Contact me at udlbookmail@gmail.com if you find any mistakes or have any suggestions.

In [16]:
import numpy as np
import matplotlib.pyplot as plt

Genearate from our two variables, $a$ and $b$.  We are interested in estimating the mean of $a$, but we can use $b$$ to improve our estimates if it is correlated

In [17]:
# Sample from two variables with mean zero, standard deviation one, and a given correlation coefficient
def get_samples(n_samples, correlation_coeff=0.8):
  a = np.random.normal(size=(1,n_samples))
  temp = np.random.normal(size=(1, n_samples))
  b = correlation_coeff * a + np.sqrt(1-correlation_coeff * correlation_coeff) * temp
  return a, b

In [18]:
N = 10000000
a,b, = get_samples(N)

# Verify that these two variables have zero mean and unit standard deviation
print("Mean of a = %3.3f,  Std of a = %3.3f"%(np.mean(a),np.std(a)))
print("Mean of b = %3.3f,  Std of b = %3.3f"%(np.mean(b),np.std(b)))

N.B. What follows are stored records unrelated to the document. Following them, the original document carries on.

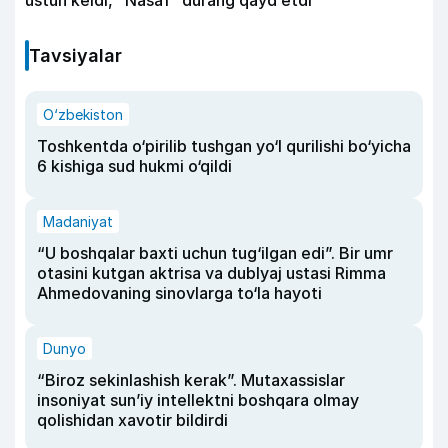
Tavsiyalar
O‘zbekiston
Toshkentda o‘pirilib tushgan yo‘l qurilishi bo‘yicha
6 kishiga sud hukmi o‘qildi
Madaniyat
“U boshqalar baxti uchun tug‘ilgan edi”. Bir umr
otasini kutgan aktrisa va dublyaj ustasi Rimma
Ahmedovaning sinovlarga to‘la hayoti
Dunyo
“Biroz sekinlashish kerak”. Mutaxassislar
insoniyat sun’iy intellektni boshqara olmay
qolishidan xavotir bildirdi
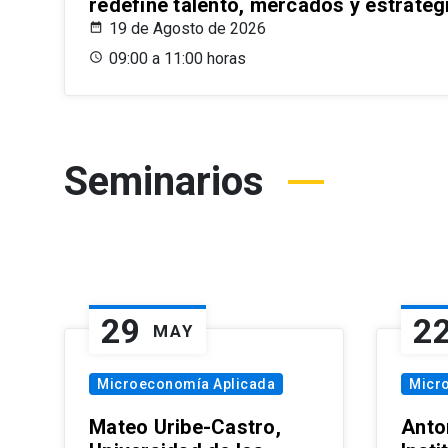
redefine talento, mercados y estrateg
19 de Agosto de 2026
09:00 a 11:00 horas
Seminarios
29
2
MAY
Microeconomía Aplicada
Micr
Mateo Uribe-Castro,
Anton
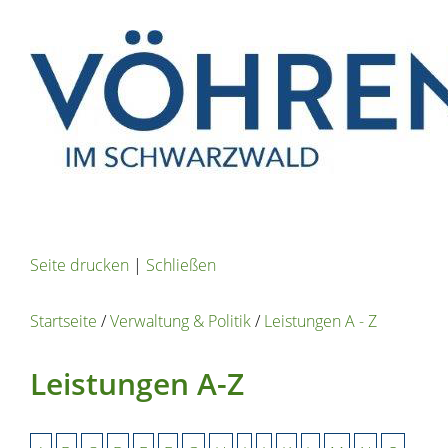
Seite drucken
|
Schließen
Startseite
/
Verwaltung & Politik
/
Leistungen A - Z
Leistungen A-Z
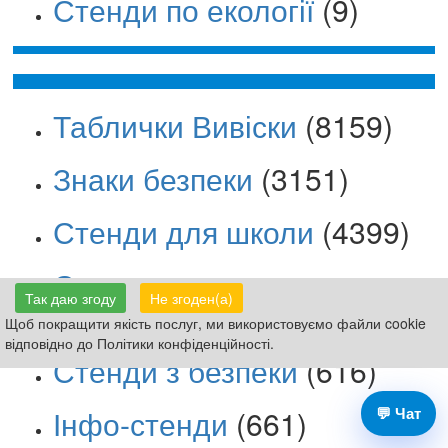
Стенди по екології
(9)
Таблички Вивіски
(8159)
Знаки безпеки
(3151)
Стенди для школи
(4399)
Стенди для дитсадка
Так даю згоду
Не згоден(а)
(1084)
Щоб покращити якість послуг, ми використовуємо файли cookie
відповідно до Політики конфіденційності.
Стенди з безпеки
(616)
Інфо-стенди
(661)
💬 Чат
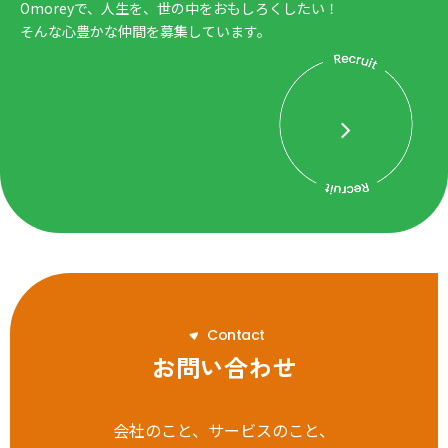
Omoreyで、人生を、世の中をおもしろくしたい！
そんな心豊かな仲間を募集しています。
C
o
n
t
a
c
t
お問い合わせ
会社のこと、サービスのこと、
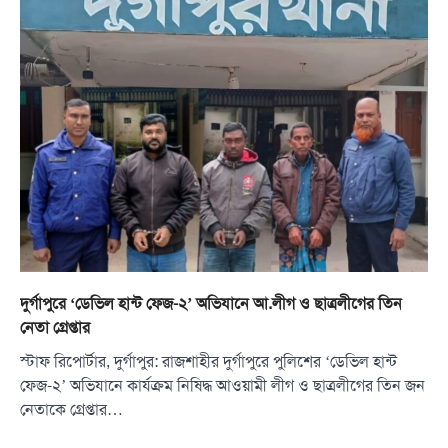
দুর্গাপুরে ‘ডেভিল হান্ট ফেজ-২’ অভিযানে আ.লীগ ও ছাত্রলীগের তিন
নেতা গ্রেপ্তার
স্টাফ রিপোর্টার, দুর্গাপুর: রাজশাহীর দুর্গাপুরে পুলিশের ‘ডেভিল হান্ট
ফেজ-২’ অভিযানে কার্যক্রম নিষিদ্ধ আওয়ামী লীগ ও ছাত্রলীগের তিন জন
নেতাকে গ্রেপ্তার…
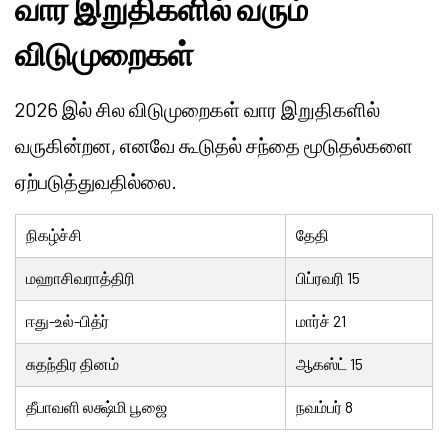
வார இறுதிகளில் வரும்
விடுமுறைகள்
2026 இல் சில விடுமுறைகள் வார இறுதிகளில்
வருகின்றன, எனவே கூடுதல் சந்தை மூடுதல்களை
ஏற்படுத்துவதில்லை.
நிகழ்ச்சி
தேதி
மஹாசிவராத்திரி
பிப்ரவரி 15
ஈது-உல்-பித்ர்
மார்ச் 21
சுதந்திர தினம்
ஆகஸ்ட் 15
தீபாவளி லக்ஷ்மி பூஜை
நவம்பர் 8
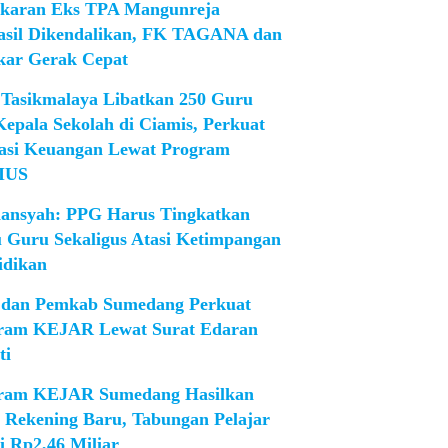
karan Eks TPA Mangunreja
asil Dikendalikan, FK TAGANA dan
ar Gerak Cepat
Tasikmalaya Libatkan 250 Guru
Kepala Sekolah di Ciamis, Perkuat
rasi Keuangan Lewat Program
IUS
iansyah: PPG Harus Tingkatkan
 Guru Sekaligus Atasi Ketimpangan
idikan
dan Pemkab Sumedang Perkuat
ram KEJAR Lewat Surat Edaran
ti
ram KEJAR Sumedang Hasilkan
1 Rekening Baru, Tabungan Pelajar
i Rp2,46 Miliar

Mean of a = -0.000,  Std of a = 0.999
Mean of b = -0.000,  Std of b = 0.999


Now let's samples $N=10$ examples from $a$ and estimate their mean $\mathbb{E}[a]$.  We'll do this 1000000 times and then compute the variance of those estimates.

In [21]:
n_estimate = 1000000

N = 5

# TODO -- sample N examples of variable $a$
# Compute the mean of each
# Compute the mean and variance of these estimates of the mean
# Replace this line
mean_of_estimator1 = -1; std_of_estimateor1 = -1

# BEGIN_ANSWER
mean_a_estimates_1 = np.zeros((n_estimate))
for i in range(n_estimate):
    a,b = get_samples(N)
    mean_a_estimates_1[i] = np.mean(a)
mean_of_estimator_1 = np.mean(mean_a_estimates_1)
std_of_estimator_1 = np.std(mean_a_estimates_1)
# END_ANSWER


print("Standard estimator mean = %3.3f, Standard estimator variance = %3.3f"%(mean_of_estimator_1, std_of_estimator_1))

Standard estimator mean = -0.000, Standard estimator variance = 0.448


Now let's estimate the mean $\mathbf{E}[a]$ of $a$ by computing $a-b$ where $b$ is correlated with $a$

In [22]:
n_estimate = 1000000

N = 5

# TODO -- sample N examples of variables $a$ and $b$
# Compute $c=a-b$ for each and then compute the mean of $c$
# Compute the mean and variance of these estimates of the mean of $c$
# Replace this line
mean_of_estimator2 = -1; std_of_estimateor2 = -1

# BEGIN_ANSWER
mean_a_estimates_2 = np.zeros((n_estimate))
for i in range(n_estimate):
    a,b = get_samples(N)
    mean_a_estimates_2[i] = np.mean(a-b)
mean_of_estimator_2 = np.mean(mean_a_estimates_2)
std_of_estimator_2 = np.std(mean_a_estimates_2)
# END_ANSWER


print("Control variate estimator mean = %3.3f, Control variate estimator variance = %3.3f"%(mean_of_estimator_2, std_of_estimator_2))

Control variate estimator mean = -0.000, Control variate estimator variance = 0.283


Note that they both have a very similar mean, but the second estimator has a lower variance.   

TODO -- Experiment with different samples sizes $N$ and correlation coefficients.